Mit fair.kiez knüpfe man an die Dialogbereitschaft der Bevölkerung an, so Lutz Leichsenring, Pressesprecher und Vorstand der Clubkommission, bei der Premiere am Freitagabend. Man habe lange Zeit über eine geeignete Lösung für den Kiez nachgedacht und dabei von der Erfahrung aus anderen europäischen Großstädten profitiert.
Plakate helfen nicht
In einer im März vorgestellten internationalen Studie seien 37 Maßnahmen zur Lärmreduzierung in 21 europäischen Städten mit ähnlichen Problemen verglichen worden. Die Studie ergab, dass Informationstafeln und Plakatkampagnen zu wenig Aufmerksamkeit erregten. Pantomimekünstler und Mediatoren hingegen seien die erfolgversprechendste Maßnahme zur positiven Ansprache von Nachtschwärmern, so Malena Medam, Leiterin des Projekts.

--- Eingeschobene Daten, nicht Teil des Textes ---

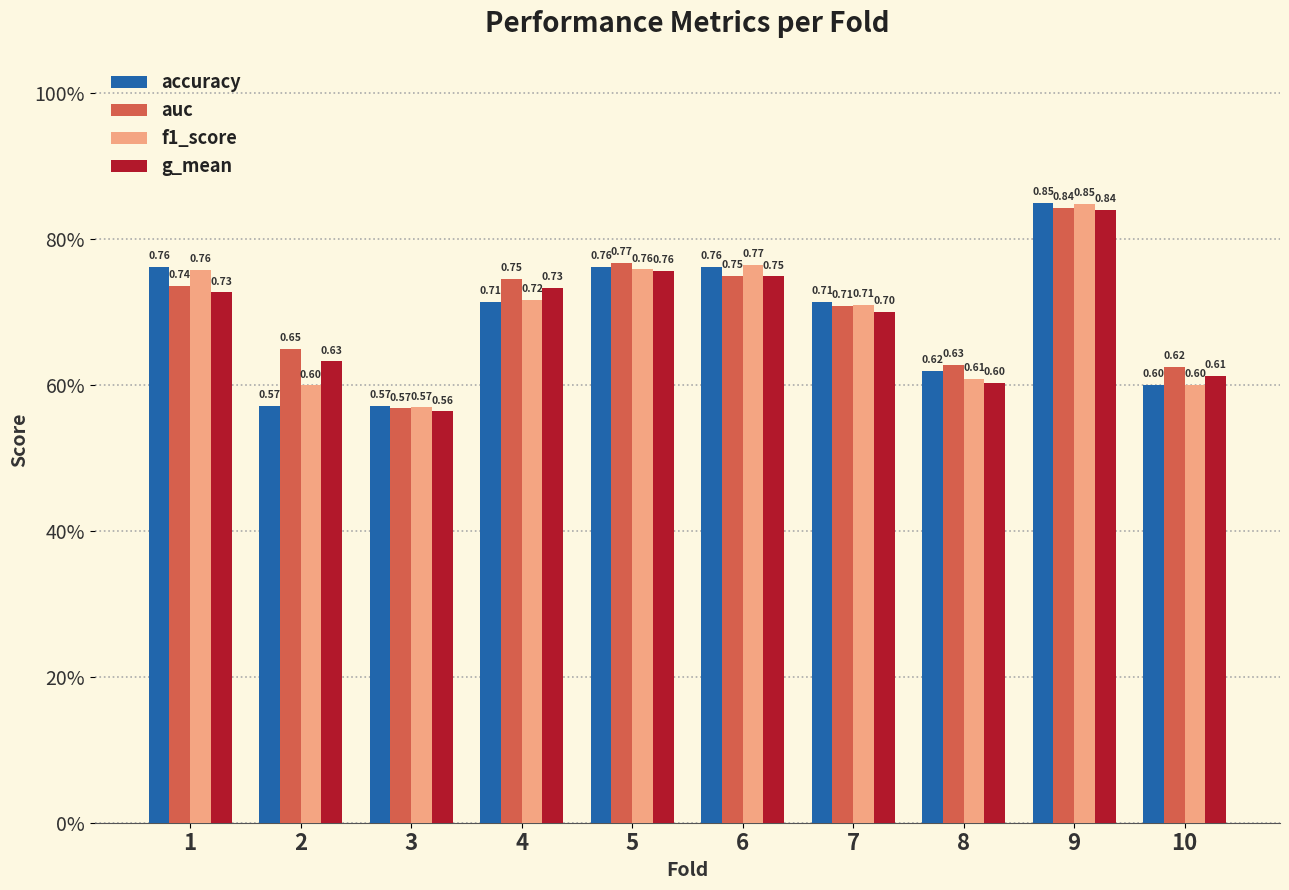

Which category has the lowest value in the f1_score series?

3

Die Absicht der Pantomimekünstler scheint jedoch nicht allen sofort einzuleuchten. Das Paar mit dem Caipirinha ist zunächst skeptisch. „Zuerst wusste ich damit nichts anzufangen“, sagt die junge Frau mit langem blondem Haar. Ob sie glaubt, dass die Pantomimen tatsächlich zu mehr Ruhe und Sauberkeit beitragen werden? „Nein“, sagt sie bestimmt. „Es ist zwar eine süße Aktion, aber den Berlinern dürfte das egal sein, und unter den Touris spricht sich das nicht rum, die sind zu kurz da.“ Das sieht Chris, ein 24-jähriger Engländer, der für vier Tage in Berlin Urlaub macht und ebenfalls für einige Minuten von den Pantomimekünstlern umgarnt wurde, anders. „Ich denke, das ist eine gute Aktion. Mir hat es gefallen.“
Ob die stillen Mahner für mehr Benimm ihr Ziel erreichen oder doch eher als Straßenkünstler wahrgenommen werden, denen man hinterher einen Euro gibt, bleibt abzuwarten. Im Juli soll das Projekt evaluiert werden. Bis dahin geistern die Weißgesichter leise in den Ausgehmeilen Friedrichshain-Kreuzbergs herum.